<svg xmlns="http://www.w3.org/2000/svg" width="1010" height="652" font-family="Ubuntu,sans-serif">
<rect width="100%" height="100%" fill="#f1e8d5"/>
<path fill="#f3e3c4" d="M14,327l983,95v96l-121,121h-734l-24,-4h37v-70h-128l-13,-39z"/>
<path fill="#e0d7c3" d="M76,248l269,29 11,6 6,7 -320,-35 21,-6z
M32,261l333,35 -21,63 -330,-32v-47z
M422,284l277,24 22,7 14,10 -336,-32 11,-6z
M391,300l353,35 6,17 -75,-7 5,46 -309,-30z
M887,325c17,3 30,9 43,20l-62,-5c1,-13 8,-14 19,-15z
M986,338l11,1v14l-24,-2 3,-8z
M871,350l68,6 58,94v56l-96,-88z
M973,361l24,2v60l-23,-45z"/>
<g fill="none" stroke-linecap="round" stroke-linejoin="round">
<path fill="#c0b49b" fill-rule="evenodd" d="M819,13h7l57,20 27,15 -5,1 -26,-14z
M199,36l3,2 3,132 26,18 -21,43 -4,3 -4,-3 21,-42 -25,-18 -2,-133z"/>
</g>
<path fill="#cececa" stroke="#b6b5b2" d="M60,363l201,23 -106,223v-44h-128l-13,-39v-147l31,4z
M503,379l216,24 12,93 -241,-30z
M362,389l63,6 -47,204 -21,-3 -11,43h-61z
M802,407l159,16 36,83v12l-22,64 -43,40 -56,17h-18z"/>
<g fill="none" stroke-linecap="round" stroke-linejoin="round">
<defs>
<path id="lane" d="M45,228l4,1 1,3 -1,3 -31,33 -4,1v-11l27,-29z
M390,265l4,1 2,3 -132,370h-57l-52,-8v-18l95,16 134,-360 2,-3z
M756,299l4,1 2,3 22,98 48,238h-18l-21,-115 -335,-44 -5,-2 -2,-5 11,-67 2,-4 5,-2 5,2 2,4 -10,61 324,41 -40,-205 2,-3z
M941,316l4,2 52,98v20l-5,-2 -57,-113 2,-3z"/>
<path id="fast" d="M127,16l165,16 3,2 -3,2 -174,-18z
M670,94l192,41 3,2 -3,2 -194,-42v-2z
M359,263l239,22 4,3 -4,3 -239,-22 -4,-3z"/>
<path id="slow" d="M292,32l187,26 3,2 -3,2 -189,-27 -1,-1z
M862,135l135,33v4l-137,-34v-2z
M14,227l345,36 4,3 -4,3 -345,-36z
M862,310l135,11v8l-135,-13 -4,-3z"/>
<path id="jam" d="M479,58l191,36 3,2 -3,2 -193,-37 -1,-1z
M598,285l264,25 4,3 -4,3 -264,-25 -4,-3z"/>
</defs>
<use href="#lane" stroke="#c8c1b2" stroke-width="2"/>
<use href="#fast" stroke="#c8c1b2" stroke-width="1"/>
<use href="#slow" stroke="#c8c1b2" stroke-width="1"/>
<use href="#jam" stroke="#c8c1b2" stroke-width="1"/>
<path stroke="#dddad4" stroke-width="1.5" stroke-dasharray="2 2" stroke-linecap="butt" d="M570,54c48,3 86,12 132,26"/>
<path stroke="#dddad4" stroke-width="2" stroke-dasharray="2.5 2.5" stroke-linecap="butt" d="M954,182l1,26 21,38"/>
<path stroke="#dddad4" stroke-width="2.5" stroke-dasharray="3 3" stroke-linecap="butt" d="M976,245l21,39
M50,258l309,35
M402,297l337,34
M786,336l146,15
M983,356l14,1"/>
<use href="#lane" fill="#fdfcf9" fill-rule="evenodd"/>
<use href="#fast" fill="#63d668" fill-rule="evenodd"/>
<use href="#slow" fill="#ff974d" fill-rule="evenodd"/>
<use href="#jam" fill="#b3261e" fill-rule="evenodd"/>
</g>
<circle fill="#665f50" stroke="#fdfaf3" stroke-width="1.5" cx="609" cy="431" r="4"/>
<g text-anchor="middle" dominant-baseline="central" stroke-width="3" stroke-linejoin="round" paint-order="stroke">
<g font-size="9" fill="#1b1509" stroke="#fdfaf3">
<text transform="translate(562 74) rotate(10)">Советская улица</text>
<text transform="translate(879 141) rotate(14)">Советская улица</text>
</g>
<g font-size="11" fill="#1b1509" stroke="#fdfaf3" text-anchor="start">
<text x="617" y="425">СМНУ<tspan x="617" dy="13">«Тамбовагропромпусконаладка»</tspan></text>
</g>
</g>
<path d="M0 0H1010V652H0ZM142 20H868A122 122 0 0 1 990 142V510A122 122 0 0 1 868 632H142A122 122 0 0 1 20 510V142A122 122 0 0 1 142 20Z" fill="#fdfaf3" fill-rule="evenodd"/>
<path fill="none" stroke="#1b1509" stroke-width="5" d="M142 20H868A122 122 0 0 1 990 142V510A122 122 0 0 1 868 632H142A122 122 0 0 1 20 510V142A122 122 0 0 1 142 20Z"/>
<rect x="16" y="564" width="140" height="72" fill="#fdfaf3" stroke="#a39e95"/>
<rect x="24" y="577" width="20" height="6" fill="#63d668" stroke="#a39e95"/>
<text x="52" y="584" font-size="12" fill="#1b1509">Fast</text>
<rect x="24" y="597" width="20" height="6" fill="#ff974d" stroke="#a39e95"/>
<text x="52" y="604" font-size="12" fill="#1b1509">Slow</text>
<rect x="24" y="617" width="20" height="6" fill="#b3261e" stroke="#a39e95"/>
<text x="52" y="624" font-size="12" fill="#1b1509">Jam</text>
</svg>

### [What to produce]
An unaltered transcription of all the data above is needed.

### [The completed task]
<svg xmlns="http://www.w3.org/2000/svg" width="1010" height="652" font-family="Ubuntu,sans-serif">
<rect width="100%" height="100%" fill="#f1e8d5"/>
<path fill="#f3e3c4" d="M14,327l983,95v96l-121,121h-734l-24,-4h37v-70h-128l-13,-39z"/>
<path fill="#e0d7c3" d="M76,248l269,29 11,6 6,7 -320,-35 21,-6z
M32,261l333,35 -21,63 -330,-32v-47z
M422,284l277,24 22,7 14,10 -336,-32 11,-6z
M391,300l353,35 6,17 -75,-7 5,46 -309,-30z
M887,325c17,3 30,9 43,20l-62,-5c1,-13 8,-14 19,-15z
M986,338l11,1v14l-24,-2 3,-8z
M871,350l68,6 58,94v56l-96,-88z
M973,361l24,2v60l-23,-45z"/>
<g fill="none" stroke-linecap="round" stroke-linejoin="round">
<path fill="#c0b49b" fill-rule="evenodd" d="M819,13h7l57,20 27,15 -5,1 -26,-14z
M199,36l3,2 3,132 26,18 -21,43 -4,3 -4,-3 21,-42 -25,-18 -2,-133z"/>
</g>
<path fill="#cececa" stroke="#b6b5b2" d="M60,363l201,23 -106,223v-44h-128l-13,-39v-147l31,4z
M503,379l216,24 12,93 -241,-30z
M362,389l63,6 -47,204 -21,-3 -11,43h-61z
M802,407l159,16 36,83v12l-22,64 -43,40 -56,17h-18z"/>
<g fill="none" stroke-linecap="round" stroke-linejoin="round">
<defs>
<path id="lane" d="M45,228l4,1 1,3 -1,3 -31,33 -4,1v-11l27,-29z
M390,265l4,1 2,3 -132,370h-57l-52,-8v-18l95,16 134,-360 2,-3z
M756,299l4,1 2,3 22,98 48,238h-18l-21,-115 -335,-44 -5,-2 -2,-5 11,-67 2,-4 5,-2 5,2 2,4 -10,61 324,41 -40,-205 2,-3z
M941,316l4,2 52,98v20l-5,-2 -57,-113 2,-3z"/>
<path id="fast" d="M127,16l165,16 3,2 -3,2 -174,-18z
M670,94l192,41 3,2 -3,2 -194,-42v-2z
M359,263l239,22 4,3 -4,3 -239,-22 -4,-3z"/>
<path id="slow" d="M292,32l187,26 3,2 -3,2 -189,-27 -1,-1z
M862,135l135,33v4l-137,-34v-2z
M14,227l345,36 4,3 -4,3 -345,-36z
M862,310l135,11v8l-135,-13 -4,-3z"/>
<path id="jam" d="M479,58l191,36 3,2 -3,2 -193,-37 -1,-1z
M598,285l264,25 4,3 -4,3 -264,-25 -4,-3z"/>
</defs>
<use href="#lane" stroke="#c8c1b2" stroke-width="2"/>
<use href="#fast" stroke="#c8c1b2" stroke-width="1"/>
<use href="#slow" stroke="#c8c1b2" stroke-width="1"/>
<use href="#jam" stroke="#c8c1b2" stroke-width="1"/>
<path stroke="#dddad4" stroke-width="1.5" stroke-dasharray="2 2" stroke-linecap="butt" d="M570,54c48,3 86,12 132,26"/>
<path stroke="#dddad4" stroke-width="2" stroke-dasharray="2.5 2.5" stroke-linecap="butt" d="M954,182l1,26 21,38"/>
<path stroke="#dddad4" stroke-width="2.5" stroke-dasharray="3 3" stroke-linecap="butt" d="M976,245l21,39
M50,258l309,35
M402,297l337,34
M786,336l146,15
M983,356l14,1"/>
<use href="#lane" fill="#fdfcf9" fill-rule="evenodd"/>
<use href="#fast" fill="#63d668" fill-rule="evenodd"/>
<use href="#slow" fill="#ff974d" fill-rule="evenodd"/>
<use href="#jam" fill="#b3261e" fill-rule="evenodd"/>
</g>
<circle fill="#665f50" stroke="#fdfaf3" stroke-width="1.5" cx="609" cy="431" r="4"/>
<g text-anchor="middle" dominant-baseline="central" stroke-width="3" stroke-linejoin="round" paint-order="stroke">
<g font-size="9" fill="#1b1509" stroke="#fdfaf3">
<text transform="translate(562 74) rotate(10)">Советская улица</text>
<text transform="translate(879 141) rotate(14)">Советская улица</text>
</g>
<g font-size="11" fill="#1b1509" stroke="#fdfaf3" text-anchor="start">
<text x="617" y="425">СМНУ<tspan x="617" dy="13">«Тамбовагропромпусконаладка»</tspan></text>
</g>
</g>
<path d="M0 0H1010V652H0ZM142 20H868A122 122 0 0 1 990 142V510A122 122 0 0 1 868 632H142A122 122 0 0 1 20 510V142A122 122 0 0 1 142 20Z" fill="#fdfaf3" fill-rule="evenodd"/>
<path fill="none" stroke="#1b1509" stroke-width="5" d="M142 20H868A122 122 0 0 1 990 142V510A122 122 0 0 1 868 632H142A122 122 0 0 1 20 510V142A122 122 0 0 1 142 20Z"/>
<rect x="16" y="564" width="140" height="72" fill="#fdfaf3" stroke="#a39e95"/>
<rect x="24" y="577" width="20" height="6" fill="#63d668" stroke="#a39e95"/>
<text x="52" y="584" font-size="12" fill="#1b1509">Fast</text>
<rect x="24" y="597" width="20" height="6" fill="#ff974d" stroke="#a39e95"/>
<text x="52" y="604" font-size="12" fill="#1b1509">Slow</text>
<rect x="24" y="617" width="20" height="6" fill="#b3261e" stroke="#a39e95"/>
<text x="52" y="624" font-size="12" fill="#1b1509">Jam</text>
</svg>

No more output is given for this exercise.